The brake fade is so considerable that just one really hard stop from 140kmh would completely kill the pads. They would go dead before the car even came to a stop. I switched to HAWK HPS pads, but it wasn't exactly an upgrade. Heat resistance went way up, the pads were phenomenal once heated up, but for daily driving they offered no initial bite, which was a problem since 90% of the time I drive in the city and pads with good bite are quite usefull. 
Only one solution was left, bigger brakes. Having tried some aftermarket brake kits on different cars that I wasn't satisfied with, I decided that it had to be OEM.
I didn't like most of the options. B5/B6/B7 S4 brakes meant having to swap out the spindles. BBK from ECS are 1500$ USD and up for anything that's worth it.
We had some MK4 R32 calipers, an Audi B5 spindle and various discs lying around. I've been searching around for weeks and found that nobody has ever tried MK4 R32 calipers on a Passat B5 or Audi A4 B5. It turns out the calipers bolt right up to the spindle. With the right disc (321mm Audi S4 B5) this setup is a bolt on OEM dual piston upgrade for these cars. There is a downside however. The discs being smaller than the R32 by 13mm means the pads don't entirely cover the area of the disc, they stick out about 2-3mm out the top. It will work fine but I understand why companies like ECS tuning haven't really created a kit since it's not a 100% perfect fitment. 
I ordered some Pagid brake pads, cross-drilled Zimmerman rotors, so I'm going to try the setup out in the spring when my car comes out of storage. I'll let you guys know how it goes. It may be a more cost effective upgrade for us B5 guys.
Comparison pics:
Some comparison pics of stock B5.5 Passat 1.8T brakes vs hybrid setup:
Left MK4 R32 brake pad vs right Passat B5.5 1.8T pad








Left Audi B5 S4 321mm brake disc vs right Passat B5.5 288M disc








Left MK4 R32 calipers vs G60 calipers (didn't have B5 in stock, but about the same size)


----------



## ps2375 (Aug 13, 2003)

*Re: Tired of fading brakes on my Passat B5.5, found a "different" solution (Dubveiser)*

Did you check into the W8 Passat brake setup?

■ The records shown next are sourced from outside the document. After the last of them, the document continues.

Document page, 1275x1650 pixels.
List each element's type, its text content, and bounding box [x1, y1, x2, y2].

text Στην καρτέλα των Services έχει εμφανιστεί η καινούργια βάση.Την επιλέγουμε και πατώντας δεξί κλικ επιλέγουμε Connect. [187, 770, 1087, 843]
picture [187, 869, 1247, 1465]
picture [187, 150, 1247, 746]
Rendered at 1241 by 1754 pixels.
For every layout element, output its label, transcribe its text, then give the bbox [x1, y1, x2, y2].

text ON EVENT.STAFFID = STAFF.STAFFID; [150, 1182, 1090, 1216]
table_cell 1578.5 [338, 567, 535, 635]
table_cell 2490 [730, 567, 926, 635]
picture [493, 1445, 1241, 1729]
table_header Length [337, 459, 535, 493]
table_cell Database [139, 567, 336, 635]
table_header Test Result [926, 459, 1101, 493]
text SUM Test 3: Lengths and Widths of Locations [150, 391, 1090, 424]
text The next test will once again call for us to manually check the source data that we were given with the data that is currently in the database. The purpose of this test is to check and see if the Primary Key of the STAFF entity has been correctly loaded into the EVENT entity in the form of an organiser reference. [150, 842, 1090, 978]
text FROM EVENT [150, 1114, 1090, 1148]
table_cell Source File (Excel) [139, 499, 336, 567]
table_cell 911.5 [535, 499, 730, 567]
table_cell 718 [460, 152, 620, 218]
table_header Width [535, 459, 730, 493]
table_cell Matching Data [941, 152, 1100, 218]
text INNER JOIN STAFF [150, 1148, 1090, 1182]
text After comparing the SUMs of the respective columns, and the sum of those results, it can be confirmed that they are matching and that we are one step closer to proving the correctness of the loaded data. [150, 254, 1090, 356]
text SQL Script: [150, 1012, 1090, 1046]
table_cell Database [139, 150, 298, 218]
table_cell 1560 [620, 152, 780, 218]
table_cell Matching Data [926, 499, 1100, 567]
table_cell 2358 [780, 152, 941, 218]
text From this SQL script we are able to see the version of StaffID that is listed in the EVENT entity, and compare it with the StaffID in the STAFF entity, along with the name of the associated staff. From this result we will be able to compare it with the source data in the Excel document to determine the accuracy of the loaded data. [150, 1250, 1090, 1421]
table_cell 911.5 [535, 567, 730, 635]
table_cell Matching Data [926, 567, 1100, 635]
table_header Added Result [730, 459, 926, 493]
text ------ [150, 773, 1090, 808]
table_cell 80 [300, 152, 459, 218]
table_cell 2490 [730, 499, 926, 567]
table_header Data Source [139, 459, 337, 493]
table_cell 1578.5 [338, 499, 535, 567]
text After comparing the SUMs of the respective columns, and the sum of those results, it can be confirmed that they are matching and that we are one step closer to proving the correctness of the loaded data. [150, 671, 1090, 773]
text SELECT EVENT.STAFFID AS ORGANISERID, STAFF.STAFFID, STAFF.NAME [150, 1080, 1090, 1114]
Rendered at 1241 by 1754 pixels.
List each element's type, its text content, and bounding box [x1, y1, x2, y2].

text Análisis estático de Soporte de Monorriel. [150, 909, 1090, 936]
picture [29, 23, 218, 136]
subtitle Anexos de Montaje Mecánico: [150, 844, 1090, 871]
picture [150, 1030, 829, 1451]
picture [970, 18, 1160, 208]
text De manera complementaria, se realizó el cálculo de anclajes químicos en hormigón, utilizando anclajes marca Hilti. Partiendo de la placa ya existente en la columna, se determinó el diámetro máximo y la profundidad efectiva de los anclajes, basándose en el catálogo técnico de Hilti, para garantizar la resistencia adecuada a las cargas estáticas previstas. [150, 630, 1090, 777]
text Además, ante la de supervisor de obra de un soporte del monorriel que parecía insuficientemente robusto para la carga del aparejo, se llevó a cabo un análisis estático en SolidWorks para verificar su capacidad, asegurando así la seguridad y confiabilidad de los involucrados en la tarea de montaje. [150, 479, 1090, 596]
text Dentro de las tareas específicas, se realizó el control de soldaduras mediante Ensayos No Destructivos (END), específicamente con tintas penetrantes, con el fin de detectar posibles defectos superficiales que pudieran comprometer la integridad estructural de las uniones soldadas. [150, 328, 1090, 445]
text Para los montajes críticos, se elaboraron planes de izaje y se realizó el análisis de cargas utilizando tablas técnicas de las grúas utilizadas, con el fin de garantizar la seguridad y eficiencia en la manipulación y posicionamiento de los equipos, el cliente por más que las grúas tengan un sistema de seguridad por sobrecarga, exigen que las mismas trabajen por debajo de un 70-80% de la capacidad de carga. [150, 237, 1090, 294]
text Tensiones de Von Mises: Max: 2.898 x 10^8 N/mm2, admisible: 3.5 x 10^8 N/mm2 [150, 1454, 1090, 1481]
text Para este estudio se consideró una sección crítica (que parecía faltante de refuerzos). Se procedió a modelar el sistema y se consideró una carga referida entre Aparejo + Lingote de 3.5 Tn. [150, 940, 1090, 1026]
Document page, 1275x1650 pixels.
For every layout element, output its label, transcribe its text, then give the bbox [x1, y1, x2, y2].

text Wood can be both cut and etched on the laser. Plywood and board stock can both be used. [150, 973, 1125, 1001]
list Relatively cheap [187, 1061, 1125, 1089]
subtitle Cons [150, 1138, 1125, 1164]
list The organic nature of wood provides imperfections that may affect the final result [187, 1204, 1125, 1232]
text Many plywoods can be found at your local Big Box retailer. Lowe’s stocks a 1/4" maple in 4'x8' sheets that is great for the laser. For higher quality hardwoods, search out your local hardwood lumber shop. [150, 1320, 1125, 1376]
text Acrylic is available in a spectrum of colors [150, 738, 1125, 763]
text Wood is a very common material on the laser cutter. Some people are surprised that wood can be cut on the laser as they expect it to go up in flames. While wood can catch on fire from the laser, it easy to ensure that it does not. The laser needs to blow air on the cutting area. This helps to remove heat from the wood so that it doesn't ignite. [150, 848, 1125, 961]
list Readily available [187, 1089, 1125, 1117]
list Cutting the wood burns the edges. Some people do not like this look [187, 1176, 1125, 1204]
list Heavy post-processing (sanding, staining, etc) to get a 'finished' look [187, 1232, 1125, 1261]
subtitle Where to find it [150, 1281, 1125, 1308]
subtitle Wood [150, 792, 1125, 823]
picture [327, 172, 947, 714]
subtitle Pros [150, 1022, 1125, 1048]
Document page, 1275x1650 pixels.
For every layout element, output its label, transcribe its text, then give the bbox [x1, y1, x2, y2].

I'm pretty sure they're bigger than the normal passat brakes.


----------



## Dubveiser (Aug 4, 2005)

*Re: Tired of fading brakes on my Passat B5.5, found a "different" solution (ps2375)*

The W8 brakes are the same as B5 S4, which require swapping out the steel spindles for the aluminium ones from B5 S4, or all B6 and B7's.


----------



## ps2375 (Aug 13, 2003)

*Re: Tired of fading brakes on my Passat B5.5, found a "different" solution (Dubveiser)*

That I didn't know about the spindles. 
How many times are you doing panic stops from 140kph(87mph), that really shouldn't be that hard on the brakes?
The other thing youo might consider, is when was the last time the brake fluid was flushed and have you considered a higher performing fluid?


_Modified by ps2375 at 1:04 PM 1-27-2010_


----------